Figure 2The Visualization Experts' pick. (a) Association gene network ed from all pairs of 3843 SNPs with a significant association (p <0.05, PLINK two-locus results) with the gene expression of the 15 genes and filtered such that only SNP pairs containing at least one highly significant SNP (R2 >0.1 and p <0.05, PLINK single locus results) remain. All edges with weight w ≥ 40 are shown. Nodes represent genes, edges represent significant SNP pairs. Genes significantly associated with SNP pairs are colored using a distinct color, genes with no significant association are drawn with gray fill. Each edge conveys four pieces of information: An edge e of weight w starting in node s, ending in node t and drawn with color c represents w SNP pairs, where each of them has one SNP in gene s and one in gene t. These SNP pairs are significantly associated with the expression of the gene whose node is filled with color c; (b) Aggregated iHAT visualization of 29 visually selected SNPs where the 'affected' and 'not affected' groups display different colors.
Figure 3The Biology Experts' pick. Parallel coordinate display of gene expressions per individual. Vertical axes represent expression level for a given gene; horizontal polylines across the display represent each individual. Individuals are stratified in case (pink) versus control (grey). At the top of each vertical axis a histogram displays the distribution of expression levels of that gene over all individuals, stratified by group. The data for genes 1, 3, 5 and 6 are filtered for high and/or low values in this figure.
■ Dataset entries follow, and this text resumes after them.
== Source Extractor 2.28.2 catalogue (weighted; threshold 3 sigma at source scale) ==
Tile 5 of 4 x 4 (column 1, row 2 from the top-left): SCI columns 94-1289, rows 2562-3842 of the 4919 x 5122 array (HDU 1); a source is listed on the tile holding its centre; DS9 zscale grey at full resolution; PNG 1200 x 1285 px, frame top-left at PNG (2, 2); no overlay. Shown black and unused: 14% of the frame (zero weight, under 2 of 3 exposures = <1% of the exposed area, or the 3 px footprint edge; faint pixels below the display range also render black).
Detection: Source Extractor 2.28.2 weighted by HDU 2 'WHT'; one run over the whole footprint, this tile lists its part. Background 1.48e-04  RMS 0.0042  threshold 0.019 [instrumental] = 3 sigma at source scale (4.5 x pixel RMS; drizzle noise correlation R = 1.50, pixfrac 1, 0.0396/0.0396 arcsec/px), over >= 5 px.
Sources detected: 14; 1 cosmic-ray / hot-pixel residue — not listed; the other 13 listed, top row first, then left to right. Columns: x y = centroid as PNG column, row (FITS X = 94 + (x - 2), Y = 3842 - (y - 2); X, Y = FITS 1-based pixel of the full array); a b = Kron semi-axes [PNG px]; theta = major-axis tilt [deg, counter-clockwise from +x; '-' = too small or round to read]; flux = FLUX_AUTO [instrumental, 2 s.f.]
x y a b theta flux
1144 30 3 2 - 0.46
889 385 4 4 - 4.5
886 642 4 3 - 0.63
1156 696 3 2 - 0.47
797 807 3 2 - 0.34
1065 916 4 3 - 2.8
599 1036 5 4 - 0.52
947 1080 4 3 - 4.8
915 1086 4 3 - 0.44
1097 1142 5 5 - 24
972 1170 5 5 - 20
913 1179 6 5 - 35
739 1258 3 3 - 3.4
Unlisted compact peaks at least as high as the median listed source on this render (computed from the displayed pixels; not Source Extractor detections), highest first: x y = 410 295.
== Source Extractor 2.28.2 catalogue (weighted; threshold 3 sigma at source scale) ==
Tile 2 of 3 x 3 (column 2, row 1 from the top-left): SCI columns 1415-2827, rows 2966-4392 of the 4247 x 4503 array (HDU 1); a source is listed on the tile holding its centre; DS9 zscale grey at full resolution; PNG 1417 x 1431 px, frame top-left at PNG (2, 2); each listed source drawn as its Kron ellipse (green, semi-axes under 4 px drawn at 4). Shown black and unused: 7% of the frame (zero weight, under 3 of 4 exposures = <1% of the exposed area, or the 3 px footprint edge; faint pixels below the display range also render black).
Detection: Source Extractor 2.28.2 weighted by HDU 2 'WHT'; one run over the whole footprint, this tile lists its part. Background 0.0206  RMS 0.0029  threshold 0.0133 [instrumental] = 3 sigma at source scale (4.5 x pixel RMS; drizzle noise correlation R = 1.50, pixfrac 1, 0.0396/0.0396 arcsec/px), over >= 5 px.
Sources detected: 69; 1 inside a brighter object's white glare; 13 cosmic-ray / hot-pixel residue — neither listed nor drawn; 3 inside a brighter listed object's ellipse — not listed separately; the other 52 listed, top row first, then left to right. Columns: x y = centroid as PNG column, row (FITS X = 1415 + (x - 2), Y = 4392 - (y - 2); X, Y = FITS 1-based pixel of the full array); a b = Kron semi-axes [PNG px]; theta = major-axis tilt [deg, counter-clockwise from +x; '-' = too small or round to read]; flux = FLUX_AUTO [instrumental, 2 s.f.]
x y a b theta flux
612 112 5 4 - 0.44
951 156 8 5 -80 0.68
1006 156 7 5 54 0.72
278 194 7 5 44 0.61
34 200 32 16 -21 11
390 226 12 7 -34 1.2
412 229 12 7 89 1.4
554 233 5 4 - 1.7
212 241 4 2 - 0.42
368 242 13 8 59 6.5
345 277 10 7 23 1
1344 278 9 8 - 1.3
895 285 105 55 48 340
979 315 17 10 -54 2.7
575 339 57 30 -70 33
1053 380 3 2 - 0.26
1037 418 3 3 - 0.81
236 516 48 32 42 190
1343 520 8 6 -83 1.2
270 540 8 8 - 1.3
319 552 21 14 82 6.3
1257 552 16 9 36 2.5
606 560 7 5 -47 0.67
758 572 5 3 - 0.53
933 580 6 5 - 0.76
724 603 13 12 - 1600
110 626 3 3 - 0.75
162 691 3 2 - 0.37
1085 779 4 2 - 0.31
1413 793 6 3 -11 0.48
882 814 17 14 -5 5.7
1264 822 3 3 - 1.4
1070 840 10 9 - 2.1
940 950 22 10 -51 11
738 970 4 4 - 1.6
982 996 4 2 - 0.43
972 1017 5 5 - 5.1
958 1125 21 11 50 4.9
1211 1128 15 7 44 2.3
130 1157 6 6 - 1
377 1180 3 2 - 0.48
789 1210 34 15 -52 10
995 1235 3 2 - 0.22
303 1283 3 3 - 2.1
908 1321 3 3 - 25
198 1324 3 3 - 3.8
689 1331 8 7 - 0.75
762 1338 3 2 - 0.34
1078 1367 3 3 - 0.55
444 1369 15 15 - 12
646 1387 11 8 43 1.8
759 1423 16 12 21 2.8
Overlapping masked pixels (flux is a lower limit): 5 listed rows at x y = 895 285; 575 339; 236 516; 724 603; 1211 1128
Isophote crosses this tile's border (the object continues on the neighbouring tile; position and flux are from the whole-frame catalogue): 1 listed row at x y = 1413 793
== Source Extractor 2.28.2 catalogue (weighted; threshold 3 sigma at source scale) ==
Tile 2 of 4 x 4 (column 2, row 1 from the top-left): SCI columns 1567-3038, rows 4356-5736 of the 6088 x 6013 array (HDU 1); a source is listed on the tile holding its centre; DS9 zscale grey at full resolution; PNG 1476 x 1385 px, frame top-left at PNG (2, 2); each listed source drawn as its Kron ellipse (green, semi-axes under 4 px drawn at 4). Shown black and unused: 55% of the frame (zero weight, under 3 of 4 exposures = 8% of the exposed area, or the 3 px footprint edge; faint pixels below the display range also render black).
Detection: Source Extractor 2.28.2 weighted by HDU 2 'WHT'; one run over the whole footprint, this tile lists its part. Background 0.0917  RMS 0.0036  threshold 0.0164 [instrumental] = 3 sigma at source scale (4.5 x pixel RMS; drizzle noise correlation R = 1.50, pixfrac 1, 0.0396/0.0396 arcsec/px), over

Figure 4The Overall Best entry. A topological network map of SNPs produced by Iris. Each node represents a cluster of SNPs and nodes are connected with an edge if they have any SNPs in common. The starburst shape indicates subgroups of SNPs with distinct linkage disequilibrium patterns in the data set. A) Each flare of the starburst contains SNPs from a single locus and is labeled accordingly, except for the "Mixed" flare. The nodes are colored by SNP mutual information with disease. Higher mutual information values are colored red and indicate a stronger relationship. B) The nodes are colored by SNP ANOVA F-statistic with expression of CDH19. Higher F-statistics are colored red and indicate a stronger relationship. The flare with the red tip contains SNPs from the CDH19 locus; see label in A. C) The nodes are colored by F -statistic to expression of PCDH17. D) The nodes are colored by F -statistic to PCDH10. E) The nodes are colored by F -statistic to CDH11.